### BRIEF
In the news report on the Moscow theater hostage crisis, rewrite the paragraph beginning "The hostage crisis is in its third day" more briefly, keeping its main facts.
(EXTRACT TO READ Opens)
Chechen terrorists holding some 700 hostages in a Moscow theater have threatened to start killing hostages at dawn on Saturday if their demands are not met, spokesman for the hostage release headquarters Sergei Ignatchenko said on Friday.
Ignatchenko said the possibility of this threat being carried out is being discussed, and if it is then Russian law enforcement agencies will be adopting appropriate measures.
A total of 15 hostages have been so far released on Friday, including eight children. But an agreement reached with the Chechens on the release of all 75 foreign hostages has yet to not be fulfilled.
The hostage-takers on Friday allowed the delivery of food and drinking water for the hostages after a three-hour negotiation with Anna Politkovskaya, a Russian journalist who has written extensively about Chechnya for the newspaper Novaya Gazeta, and Leonid Roshal, director of the Catastrophe Medicine Center, on Friday afternoon.
The hostage crisis is in its third day since hostage-takers, numbering from 40 to 50, including masked women strapped with explosives, burst into a Moscow theater on Wednesday evening and demanded an end to the Chechen war.
Russian Federal Security Service (FSB) Chief Vladimir Patrushev said on Friday that if the terrorists release the hostages, their lives will be safe.
He made the remarks after a meeting with Russian President Vladimir Putin in the Kremlin.
"We are holding and will continue to hold negotiations. We hopethey will bring positive results as regards the release of the hostages," Patrushev said.
Patrushev said that the FSB is maintaining contacts with its foreign colleagues. About 60 officials from foreign special services and law enforcement agencies are currently in Moscow, he added.
Some 700 people are still being held hostage in a Moscow theater on Dubvovka Street by Chechen rebels, who are demanding withdrawal of Russian troops from Chechnya.
(EXTRACT TO READ Closes)
(STORED DATA Opens)
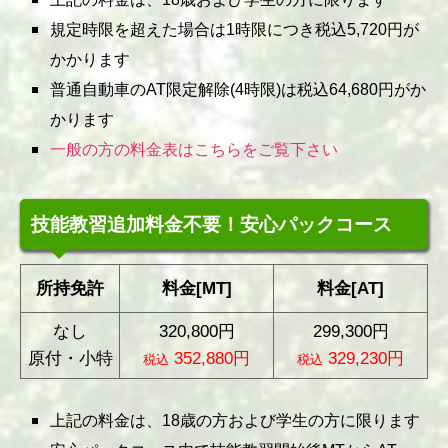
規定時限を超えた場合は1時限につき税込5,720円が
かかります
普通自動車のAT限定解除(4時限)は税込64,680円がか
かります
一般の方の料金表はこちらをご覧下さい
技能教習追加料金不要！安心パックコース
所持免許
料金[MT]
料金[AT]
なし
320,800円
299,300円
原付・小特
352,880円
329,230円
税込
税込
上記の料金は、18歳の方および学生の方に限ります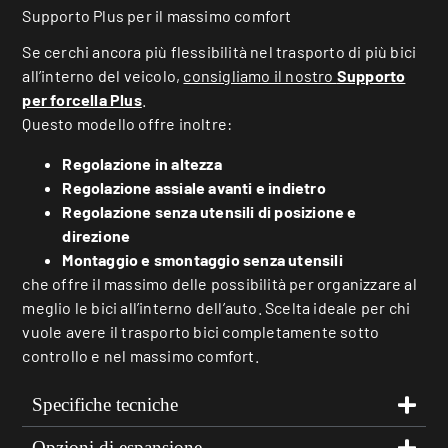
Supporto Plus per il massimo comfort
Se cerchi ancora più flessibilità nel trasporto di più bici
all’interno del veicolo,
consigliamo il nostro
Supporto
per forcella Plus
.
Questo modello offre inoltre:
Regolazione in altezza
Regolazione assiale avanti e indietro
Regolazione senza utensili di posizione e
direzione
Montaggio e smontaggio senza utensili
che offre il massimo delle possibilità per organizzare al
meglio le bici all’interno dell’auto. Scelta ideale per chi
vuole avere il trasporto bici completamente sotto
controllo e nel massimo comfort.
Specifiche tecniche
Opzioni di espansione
(STORED DATA Closes)
(STORED DATA Opens)
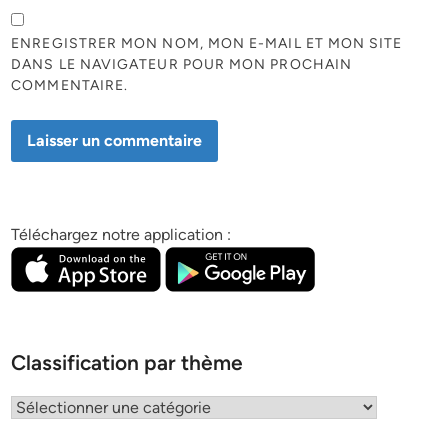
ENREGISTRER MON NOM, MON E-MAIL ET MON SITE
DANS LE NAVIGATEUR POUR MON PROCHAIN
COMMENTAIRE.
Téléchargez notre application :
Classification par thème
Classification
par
(STORED DATA Closes)
### SOLUTION TO THIS TASK
The crisis is in its third day. On Wednesday evening, 40 to 50 hostage-takers, including masked women strapped with explosives, stormed a Moscow theater and demanded an end to the Chechen war.